Now, not being a programmer (and thus, not knowing "any better"), I would attack the problem like this, for whenever the setting for this speciality is "on":

- have a block separator code (= have the user enter it, then the algorithm knows what to search for)
- look for this code within file 1, build a list for the lines (= block 1 = lines 1 to 23, block 2 = lines 24 to 58, etc.)

for any block "a" in file 1 (see the list built up before):
- apply the regular / main (line-based) algorithm, FOR block "a" in file 1, TO any of the blocks 2 to xyz in file 2
- mark any of the "hit" blocks in file 2 as "do not show and process any further"
- this also means, no more processing of these file 2 blocks for further comparisons with further file 1 blocks
end for

- from block 2, show and process only any lines there that have NOT been already discarded by the above
(for other non-programmers: all this is easily obtained by first duplicating the original file 2, then just deleting the "hit" parts of that duplicate, progressively)

So where, good heavens, are the difficulties in such an option / sub-routine, by which otherwise fine progs like BC (where users have been begging since 2005, and where the developers always say, "it's on our wish list" - what?! a "wish list", not for users, but for the developers? I'd always thought their wish list was called a "road map"! or who's deemed to do the work, for these developers, then?!) or Araxis Merge (about 300 bucks, quand même !) seem to be unable to realize it?

Do I overlook important details here, and is it really by Damereau-Levenshtein et al. that all this would have to be done, instead?

Good heavens, even I could do this, in AHK, and with triggering the basic algorithm, i.e. the "compare tool part", again and again, for each text block, from within my replicate-then-delete-all-identical-parts-consecutively script! (Of course, in such a hybrid thing, there would be a lot of time-consuming shuffling around, since the "compare tool part" triggered again and again would need to be fed with just the separate text BITS from both files, each time.)

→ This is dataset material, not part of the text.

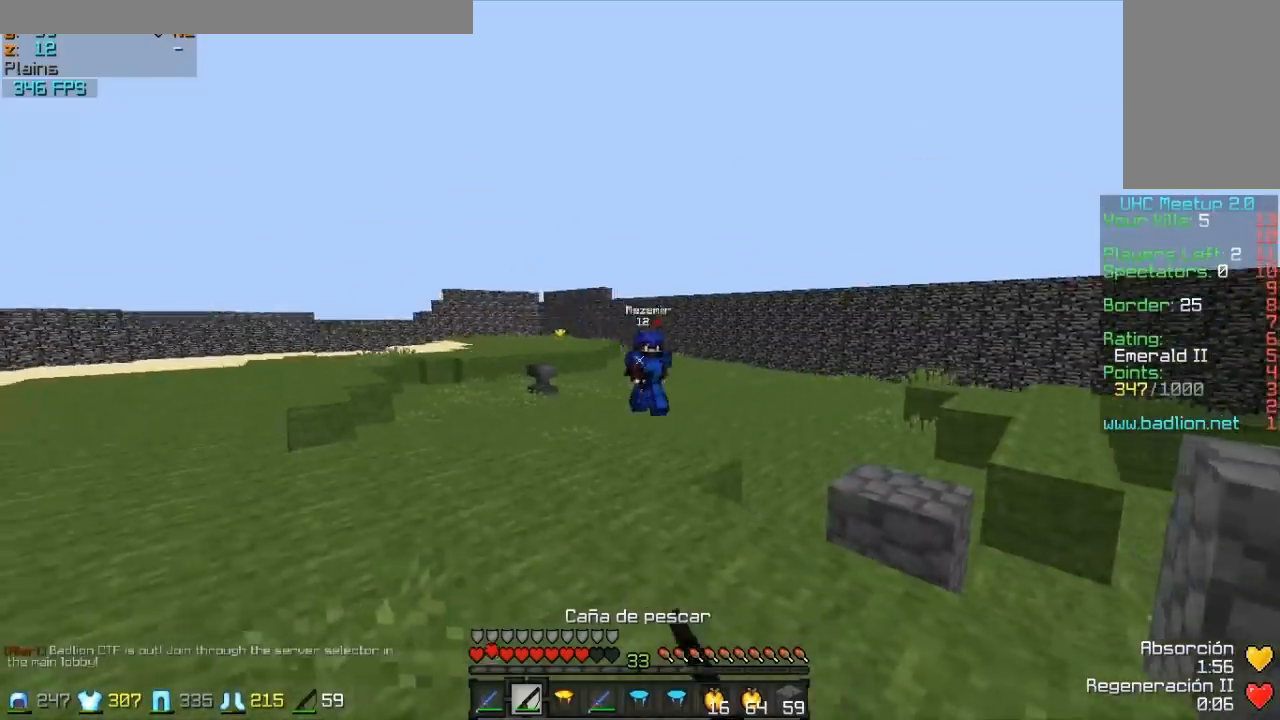
{"keys": ["w"], "mouse": [], "events": [[67, "a", "up"]]}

At this moment, I can only trial FREE tools, since I don't have time to do a complete image of my system (and I want to stay able to trial these tools later on, too), but it seems most tools do NOT do it (correctly): E.g., I just trialled WinMerge, which is said to do it, with the appropriate setting ("Edit - Options - Compare - General - Enable moved block detection"), and with both yes and no, it does NOT do it, and btw, it does not ask for the necessary block divider code character either...

Other possible candidates: XDiff, XMerge, some parts within Tortoise (complicated system), ExamDiff Pro, and finally Diffuse which is said to do it - for any of these, and CompareIt! of course, the question remains if they are just able to handle moved LINES, or really BLOCKS, and without a given, predetermined block identifier character, I think results will be as aleatoric as they are in that so-much praised WinMerge.

At the end of the day, it could be that there is NOT A SINGLE tool that does it correctly, and it's obvious many people over-hype (if such a thing is possible) free sw just because it's free (WinMerge, e.g. has navigation to first, prev and last difference, but lacks navigation to next difference, as incredible as that might look...).

EDIT: Well, I should add two things that go without saying, but for the sake of a "complete concept": first, that of course, the algorithm "doing" all these blocks can be much simpler than the regular algorithm that afterwards will do the remaining comparison (= time-saving), and second, that of course, we're only into "total identity or not" here, so it's obvious this sub-routine will speed on to the next "record" as soon as it detects the tiniest possible dissimilarity; both simplifications are NOT possible if I have to use a "regular", "standard" compare tool within a macro, for this part of the script.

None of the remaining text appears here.